Start of RECORDS

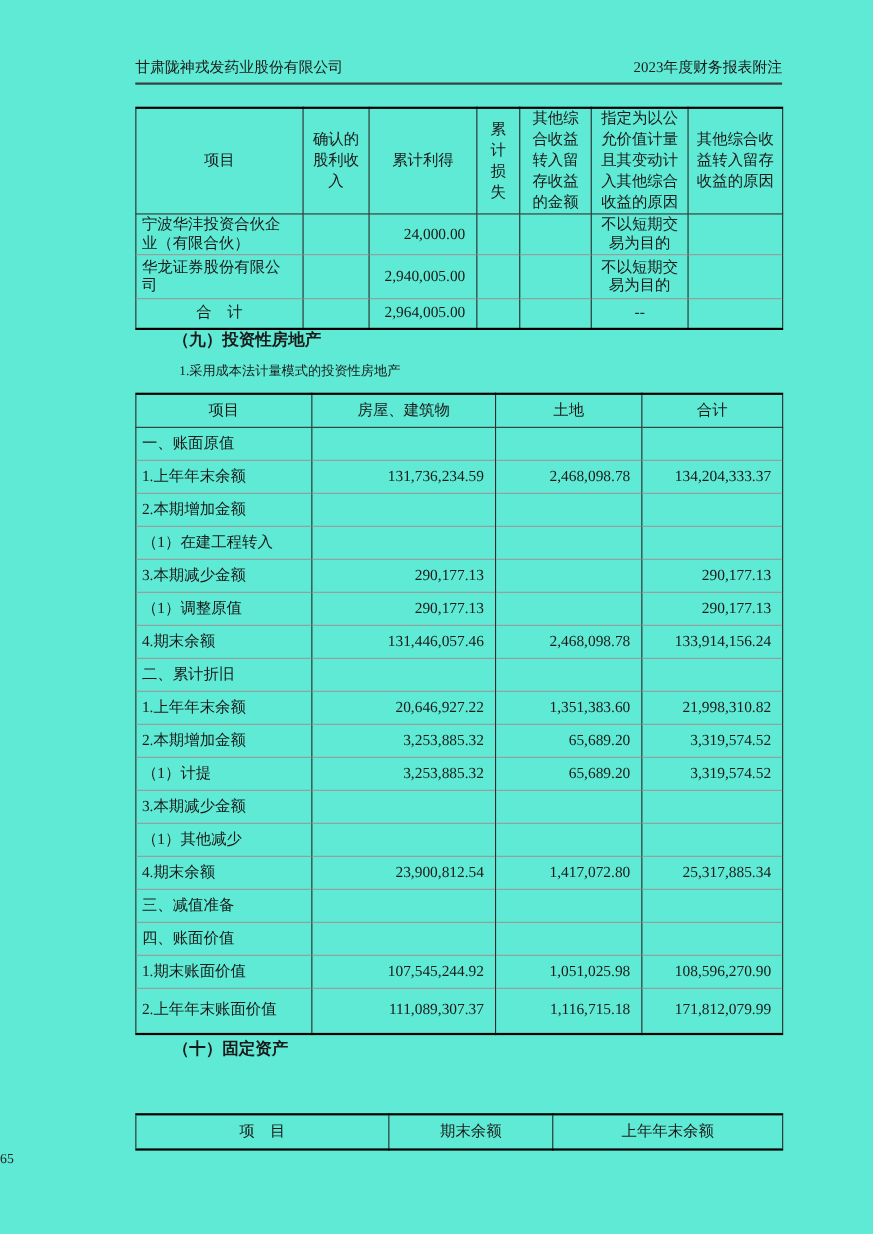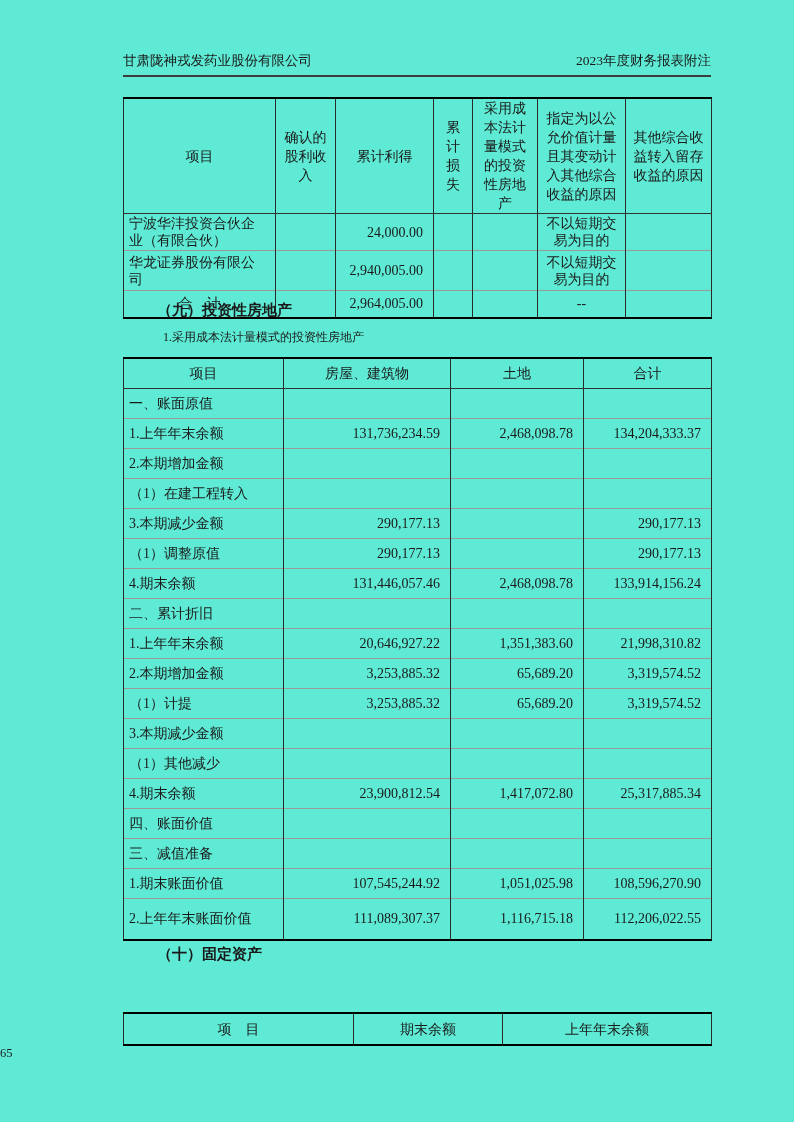"采用成本法计量模式的投资性房地产" th.hc-3 { text: 采用成本法计量模式的投资性房地产 -> 其他综合收益转入留存收益的金额 }
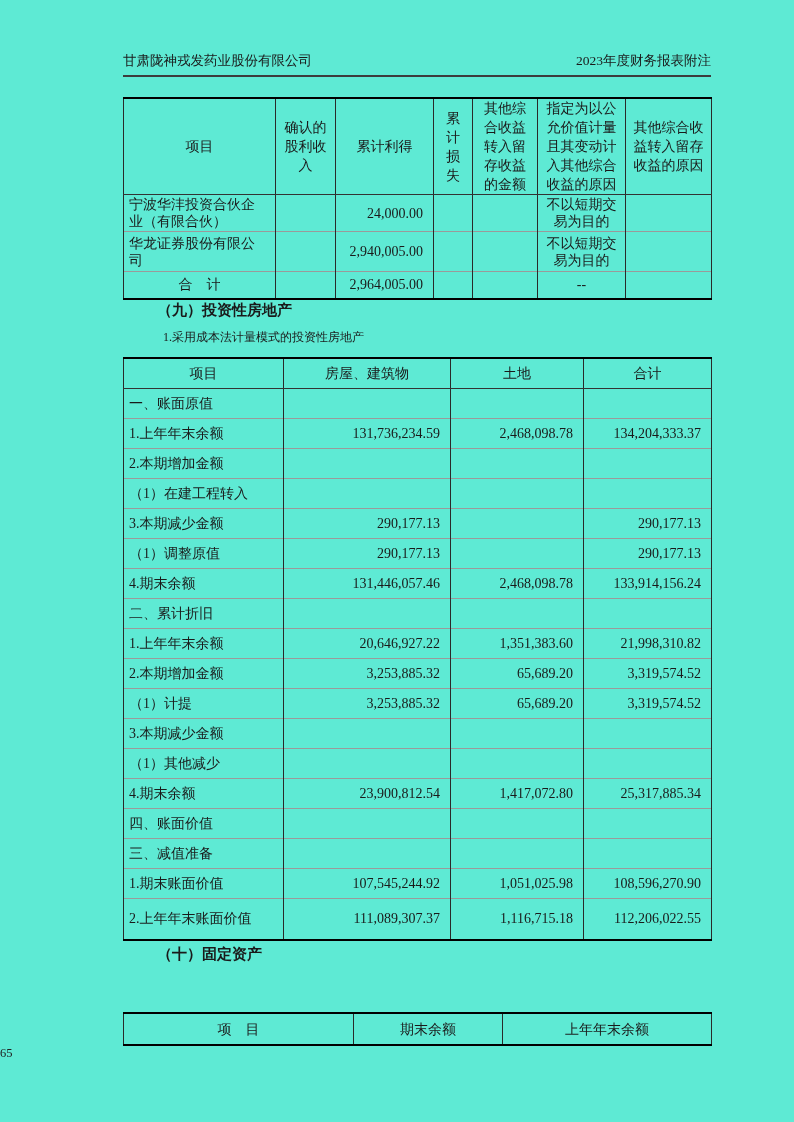"四、账面价值" tr { order: before "三、减值准备" -> after "三、减值准备" }
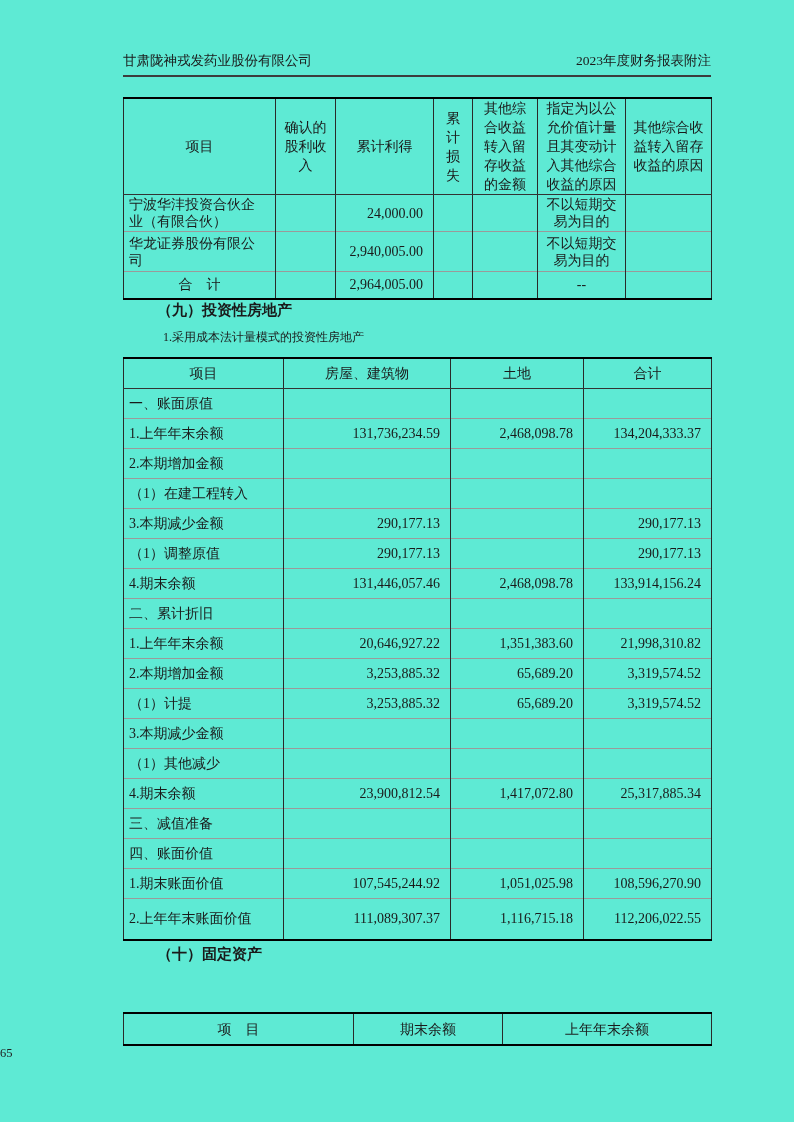"112,206,022.55" td.al-right { text: 112,206,022.55 -> 171,812,079.99 }
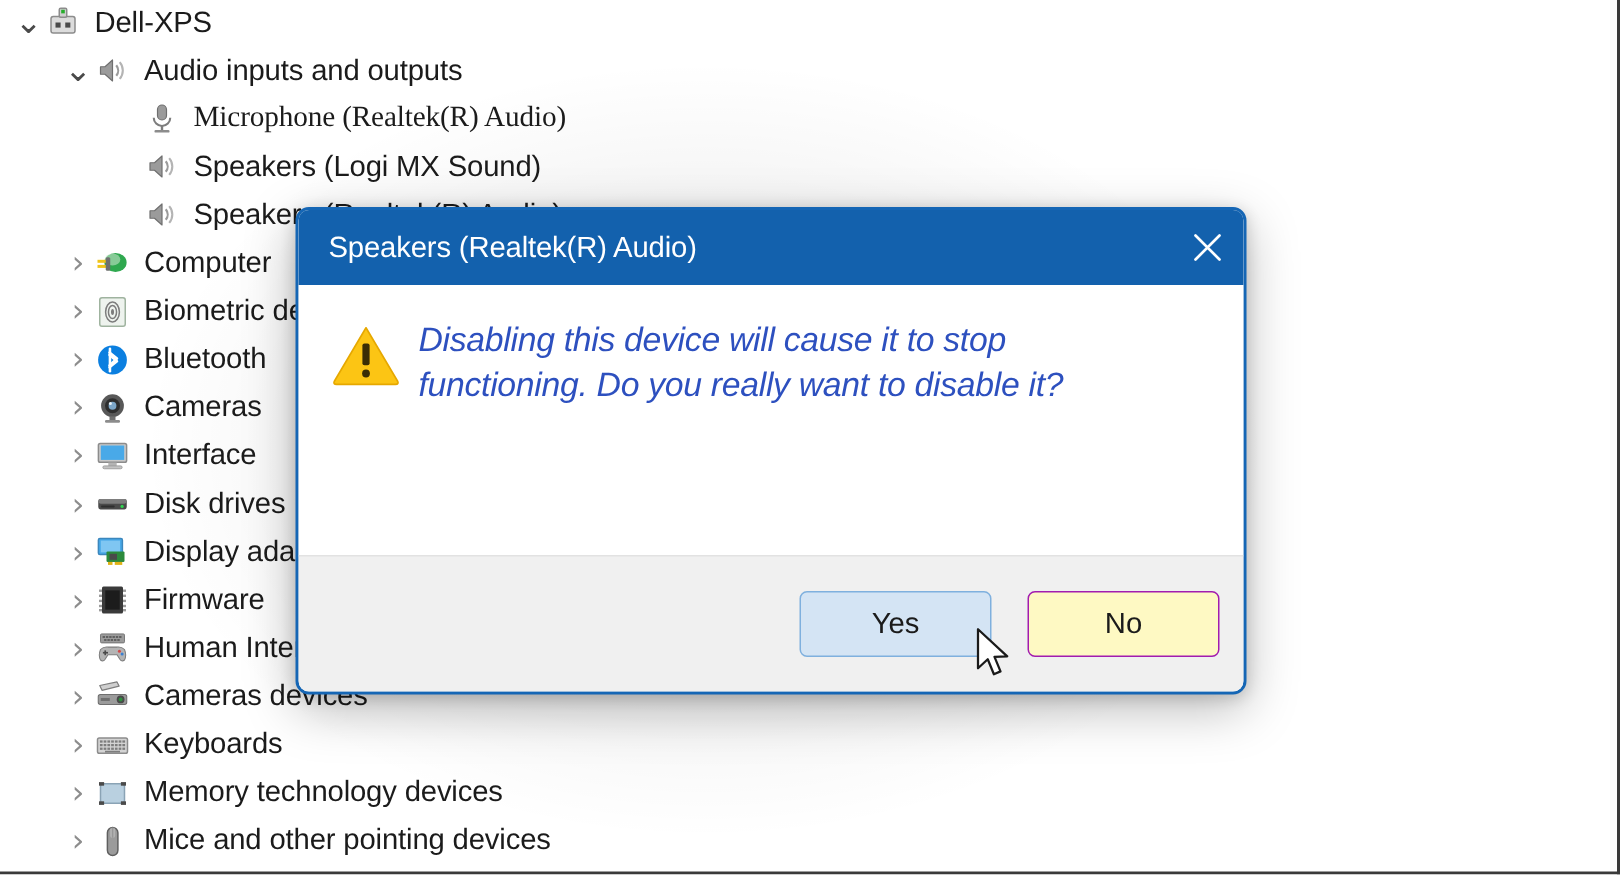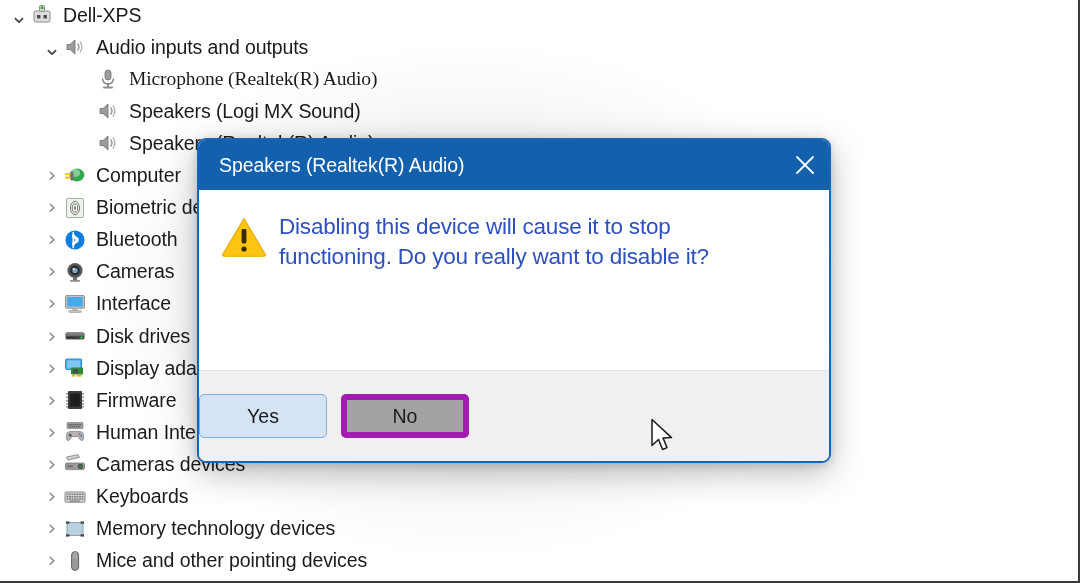"Disabling this device will cause" #msg { font-style: none -> italic }
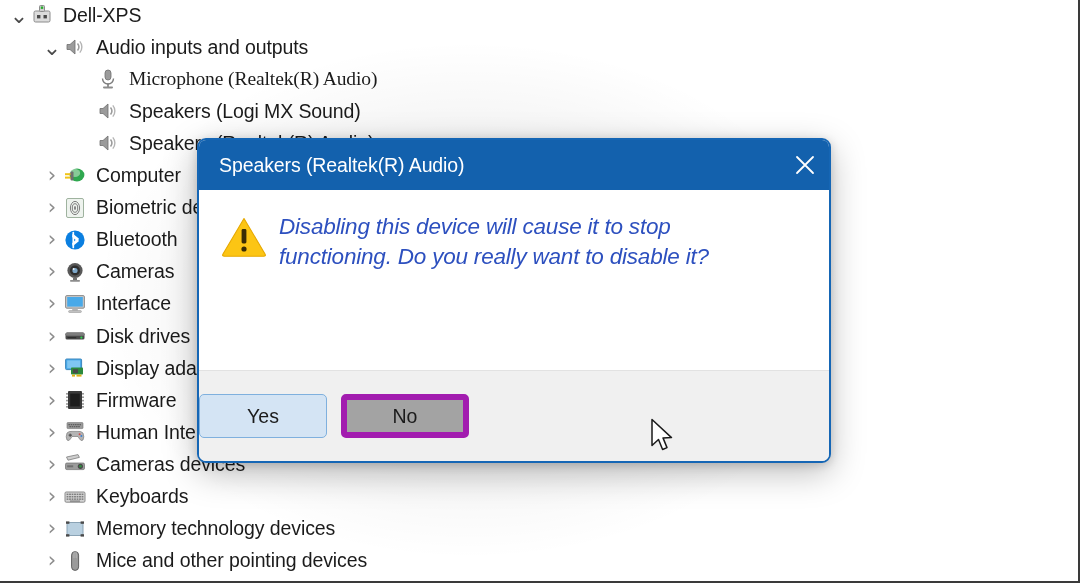"Yes" #footer { gap: 14px -> 24px; justify-content: flex-start -> flex-end }
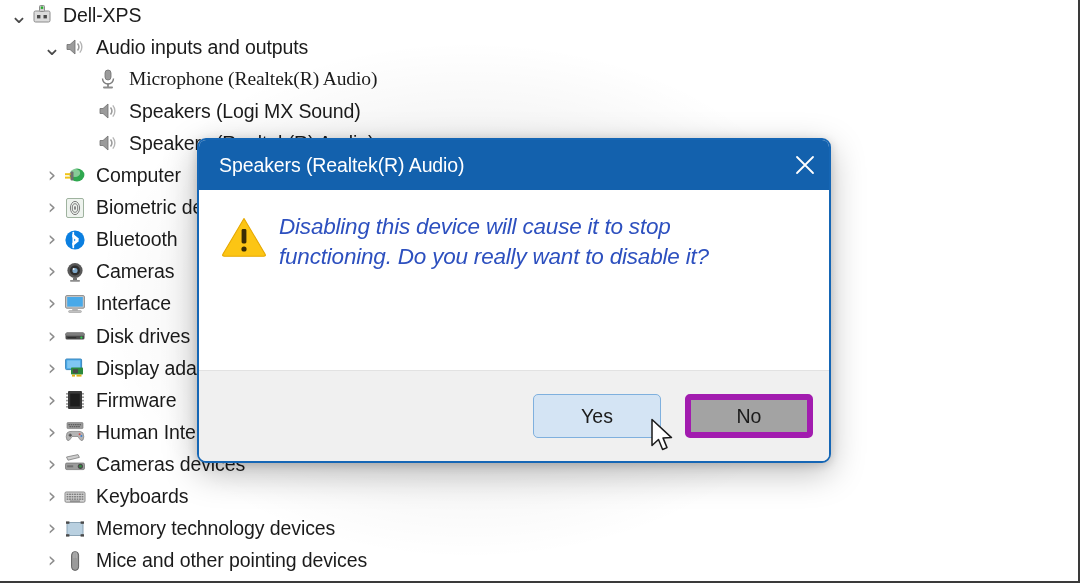"No" .dlg-btn.normal { background: #a3a3a3 -> #fef9c3; border: 6px solid #a21caf -> 1px solid #a21caf }
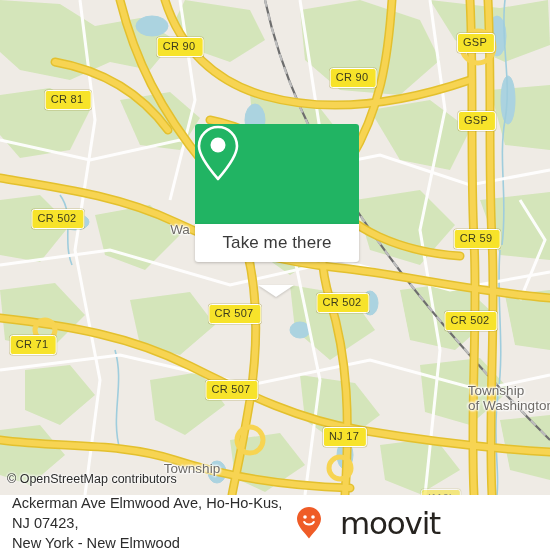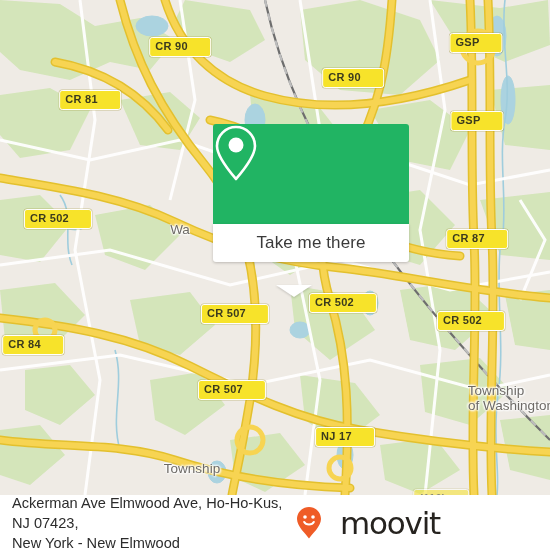"CR 90" .shield { font-weight: bold -> normal; padding: 3px 22px 4px 5px -> 3px 7px 4px 5px }
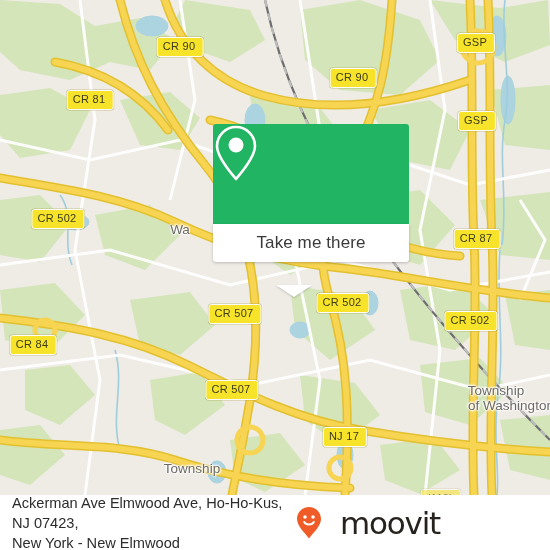"CR 81" div.shield { left: 90px -> 68px }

End of RECORDS

YOUR ASSIGNMENT — Pictures are to be omitted; otherwise, write out the data exactly as it appears.

FINISHED EXERCISE —
"采用成本法计量模式的投资性房地产" th.hc-3 { text: 采用成本法计量模式的投资性房地产 -> 其他综合收益转入留存收益的金额 }
"四、账面价值" tr { order: before "三、减值准备" -> after "三、减值准备" }
"112,206,022.55" td.al-right { text: 112,206,022.55 -> 171,812,079.99 }
"Disabling this device will cause" #msg { font-style: none -> italic }
"Yes" #footer { gap: 14px -> 24px; justify-content: flex-start -> flex-end }
"No" .dlg-btn.normal { background: #a3a3a3 -> #fef9c3; border: 6px solid #a21caf -> 1px solid #a21caf }
"CR 90" .shield { font-weight: bold -> normal; padding: 3px 22px 4px 5px -> 3px 7px 4px 5px }
"CR 81" div.shield { left: 90px -> 68px }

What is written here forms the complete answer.